German-based ratings agency Scope Ratings finds Hungaryʼs financial stability high, its debt structure improving, exposure to foreign-currency movements weak, and legal conflict with EU institutions troubling in a recently completed case study investigating CEE economies.
The study attributes Hungaryʼs relative credit strength compared to Croatia and Romania to the consolidation of public finances, and a significant improvement in public debt structure and funding sources.
The agency points out that, while the countryʼs debt levels are still high, "the debt management office’s prudent debt funding strategy aimed at developing the domestic investor base, keeping foreign currency debt within a 15-25% share of total debt range, and mitigating cross-currency exchange rate risks by using euro swaps for all foreign-currency obligations," ameliorated the situation, making Hungaryʼs economic outlook better. Scope also points out that slower growth is the key risk to the countryʼs debt sustainability.
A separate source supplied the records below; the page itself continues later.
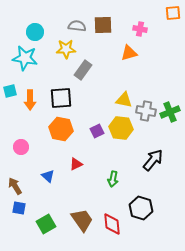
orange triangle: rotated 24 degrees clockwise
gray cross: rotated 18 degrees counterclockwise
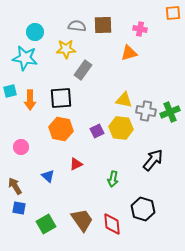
black hexagon: moved 2 px right, 1 px down
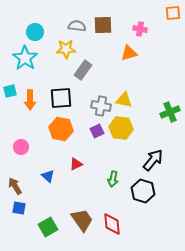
cyan star: rotated 25 degrees clockwise
gray cross: moved 45 px left, 5 px up
black hexagon: moved 18 px up
green square: moved 2 px right, 3 px down
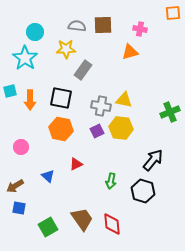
orange triangle: moved 1 px right, 1 px up
black square: rotated 15 degrees clockwise
green arrow: moved 2 px left, 2 px down
brown arrow: rotated 90 degrees counterclockwise
brown trapezoid: moved 1 px up
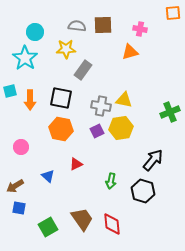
yellow hexagon: rotated 15 degrees counterclockwise
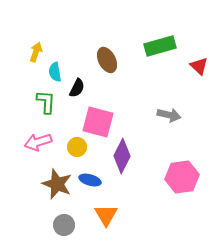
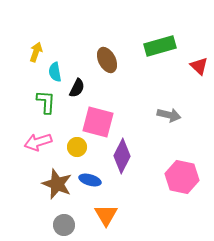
pink hexagon: rotated 20 degrees clockwise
The Hungarian economy appears to be weak in resilience to short-term external shocks, the report states. The reason behind this is the countryʼs "high share of forex lending in total lending to non-financial corporations at around 45% in Q2 2018", along with the halving of foreign-currency reserves in the last five years, now standing at only EUR 24 billion.
This reflects the banking sectorʼs conversion of foreign-currency loans and the self-financing program repayment of the governmentʼs foreign-currency debt. On the other hand, Scope adds that the reserves-to-short-term-debt ratio is adequate at approximately 180%.
Analyzing the recent events and policy decisions of the Hungarian government, the agency highlights that while politics "have been characterized by stability and policy continuity over recent years, the current government’s consolidation of political power has come at the expense of independent institutions, especially affecting the central bank and judiciary, fair democratic processes and a free media".
Furthermore, the report classifies the Orbán governmentʼs recent legal quarrels with the European Unionʼs institutions about issues with the government’s respect for human rights, democracy and the rule of law as a significant weakness. Still, Scope acknowledges: "Hungary displays a relatively high degree of financial stability, due in part to robust economic growth," despite some institutional weaknesses.